What if it was a giant wall of gum, like this one in Seattle near Pike Place Market (In case you thought Seattle had cornered the gum wall market, you'll be glad to know there's also one in San Luis Obispo, CA.).
Or the Garden of Eden, an enormous, eccentric, "ivy-covered concrete and limestone utopia" built by Samuel Dinsmoor, who, at age 64 and in the throws of dementia, started building the Garden as a residence in 1905…even as his vision of biblical and modern man was being molded out of 113 tons of concrete," said Roadside America. It's located in a "small prairie town in central Kansas, on a quiet residential street." Now passed, the artist was embalmed and displayed on site. "Even after eight decades you can look through his almost hermetically sealed, glass-sided coffin and see the moldering creator of this heavenly splendor."

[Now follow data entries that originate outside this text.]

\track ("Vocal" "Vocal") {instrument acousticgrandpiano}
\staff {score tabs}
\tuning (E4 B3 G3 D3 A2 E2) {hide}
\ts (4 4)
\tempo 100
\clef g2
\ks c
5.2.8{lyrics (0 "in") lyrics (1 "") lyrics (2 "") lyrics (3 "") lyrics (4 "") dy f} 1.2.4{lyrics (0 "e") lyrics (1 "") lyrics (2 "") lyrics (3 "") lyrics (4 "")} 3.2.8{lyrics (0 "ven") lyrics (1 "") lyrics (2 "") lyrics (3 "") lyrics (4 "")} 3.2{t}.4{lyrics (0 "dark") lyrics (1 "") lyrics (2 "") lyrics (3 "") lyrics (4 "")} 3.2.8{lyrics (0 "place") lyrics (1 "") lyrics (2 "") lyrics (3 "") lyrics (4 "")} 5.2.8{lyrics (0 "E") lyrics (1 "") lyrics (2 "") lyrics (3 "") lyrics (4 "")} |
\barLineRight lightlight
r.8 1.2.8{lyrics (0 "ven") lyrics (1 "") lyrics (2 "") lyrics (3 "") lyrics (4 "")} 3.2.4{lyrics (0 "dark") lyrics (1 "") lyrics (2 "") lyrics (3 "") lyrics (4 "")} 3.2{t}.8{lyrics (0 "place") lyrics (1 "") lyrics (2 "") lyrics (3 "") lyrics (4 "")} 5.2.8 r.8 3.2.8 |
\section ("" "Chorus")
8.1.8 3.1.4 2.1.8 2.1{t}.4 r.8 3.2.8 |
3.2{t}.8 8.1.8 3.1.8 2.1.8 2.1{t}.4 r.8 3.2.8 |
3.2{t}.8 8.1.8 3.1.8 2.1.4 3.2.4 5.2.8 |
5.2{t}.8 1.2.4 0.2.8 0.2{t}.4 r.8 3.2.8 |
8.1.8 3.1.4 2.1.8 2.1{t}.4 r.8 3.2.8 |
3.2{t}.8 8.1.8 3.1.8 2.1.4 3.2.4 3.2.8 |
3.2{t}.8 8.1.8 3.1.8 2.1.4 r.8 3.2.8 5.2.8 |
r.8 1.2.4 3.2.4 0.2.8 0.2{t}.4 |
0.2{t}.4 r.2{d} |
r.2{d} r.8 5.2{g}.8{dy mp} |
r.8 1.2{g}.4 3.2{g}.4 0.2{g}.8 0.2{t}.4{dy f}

For two decades, the Beer Can house was a local Fort Worth, TX attraction. "The "cans are laced from the chain-link fence to the house to an outdoor ‘bar' and to other shrubs," said WFAA. The house recently sold, but it's not likely the buyer will embrace the continuation of the beer can art. In an area of rampant redevelopment, it stands alone on its street, which means razing is likely.
"His home is literally the only one on the block that isn't leveled," which means that demolition will likely come to the beloved ‘beer can house.'"

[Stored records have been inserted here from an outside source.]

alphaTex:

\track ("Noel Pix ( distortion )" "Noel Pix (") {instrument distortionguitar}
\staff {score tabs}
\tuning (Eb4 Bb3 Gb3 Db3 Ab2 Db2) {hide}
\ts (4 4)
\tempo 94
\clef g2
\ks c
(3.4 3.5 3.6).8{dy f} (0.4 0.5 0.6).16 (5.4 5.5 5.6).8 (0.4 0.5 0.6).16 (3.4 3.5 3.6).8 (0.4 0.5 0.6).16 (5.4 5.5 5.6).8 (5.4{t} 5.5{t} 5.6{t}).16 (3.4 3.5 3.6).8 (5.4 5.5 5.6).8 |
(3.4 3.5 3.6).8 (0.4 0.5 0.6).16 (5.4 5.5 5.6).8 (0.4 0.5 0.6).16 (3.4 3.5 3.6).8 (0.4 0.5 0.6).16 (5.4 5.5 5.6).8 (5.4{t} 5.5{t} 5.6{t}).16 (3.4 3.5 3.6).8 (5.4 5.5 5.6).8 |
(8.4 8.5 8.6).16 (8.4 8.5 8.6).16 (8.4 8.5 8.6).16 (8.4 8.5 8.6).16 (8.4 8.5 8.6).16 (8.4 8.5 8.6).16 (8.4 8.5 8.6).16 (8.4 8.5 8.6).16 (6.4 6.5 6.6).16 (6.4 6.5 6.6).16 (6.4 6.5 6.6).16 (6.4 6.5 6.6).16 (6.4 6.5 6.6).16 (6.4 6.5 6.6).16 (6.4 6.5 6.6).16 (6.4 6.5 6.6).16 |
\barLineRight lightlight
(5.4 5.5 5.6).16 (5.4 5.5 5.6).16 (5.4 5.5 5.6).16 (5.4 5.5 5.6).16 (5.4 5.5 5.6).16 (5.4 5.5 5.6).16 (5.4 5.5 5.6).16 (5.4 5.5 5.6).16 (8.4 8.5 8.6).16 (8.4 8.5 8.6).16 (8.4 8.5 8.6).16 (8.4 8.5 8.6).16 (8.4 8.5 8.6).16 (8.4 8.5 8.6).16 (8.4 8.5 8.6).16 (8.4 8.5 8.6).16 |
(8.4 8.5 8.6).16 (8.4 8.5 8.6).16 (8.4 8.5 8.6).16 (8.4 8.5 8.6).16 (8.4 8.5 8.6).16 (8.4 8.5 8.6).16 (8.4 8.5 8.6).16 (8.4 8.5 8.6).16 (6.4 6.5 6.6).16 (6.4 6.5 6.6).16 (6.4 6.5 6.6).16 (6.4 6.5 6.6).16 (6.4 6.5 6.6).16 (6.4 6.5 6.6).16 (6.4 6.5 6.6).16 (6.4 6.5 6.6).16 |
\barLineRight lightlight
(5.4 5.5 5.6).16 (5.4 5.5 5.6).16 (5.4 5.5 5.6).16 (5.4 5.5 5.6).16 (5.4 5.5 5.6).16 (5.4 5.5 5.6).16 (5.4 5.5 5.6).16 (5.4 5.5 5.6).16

4. Make it a selling point
It may be that the elephant in the room - or the giant sculpture on the lawn - is an attraction for more than just tourists. That's what happened on Florence Avenue in Sebastopol, CA, "one of those lovely and modest, in the word's best sense, neighborhoods where anyone in his right mind would yearn to reside," said the Sacramento Bee.
Artists Patrick Amiot and Brigitte Laurent moved onto the street nearly 20 years ago, and "installed a 14-foot scrap-metal fisherman, painted with vibrant primary colors by Laurent, right in the middle of his front lawn." But instead of incurring the wrath of neighbors for the bold art that had been added to the street, something surprising happened. p>
"The reaction, he recalls, was immediate and vociferous. Not the NIMBY rant of the suburbs, it was more YIMFY -- Yes In My Front Yard. Neighbors loved the concept and, since Amiot was working like a maniac on numerous pieces at the time, trying to establish himself in the Northern California art scene, he gladly installed some of his pieces in neighboring yards." About 20 of them are now proudly displayed along the street.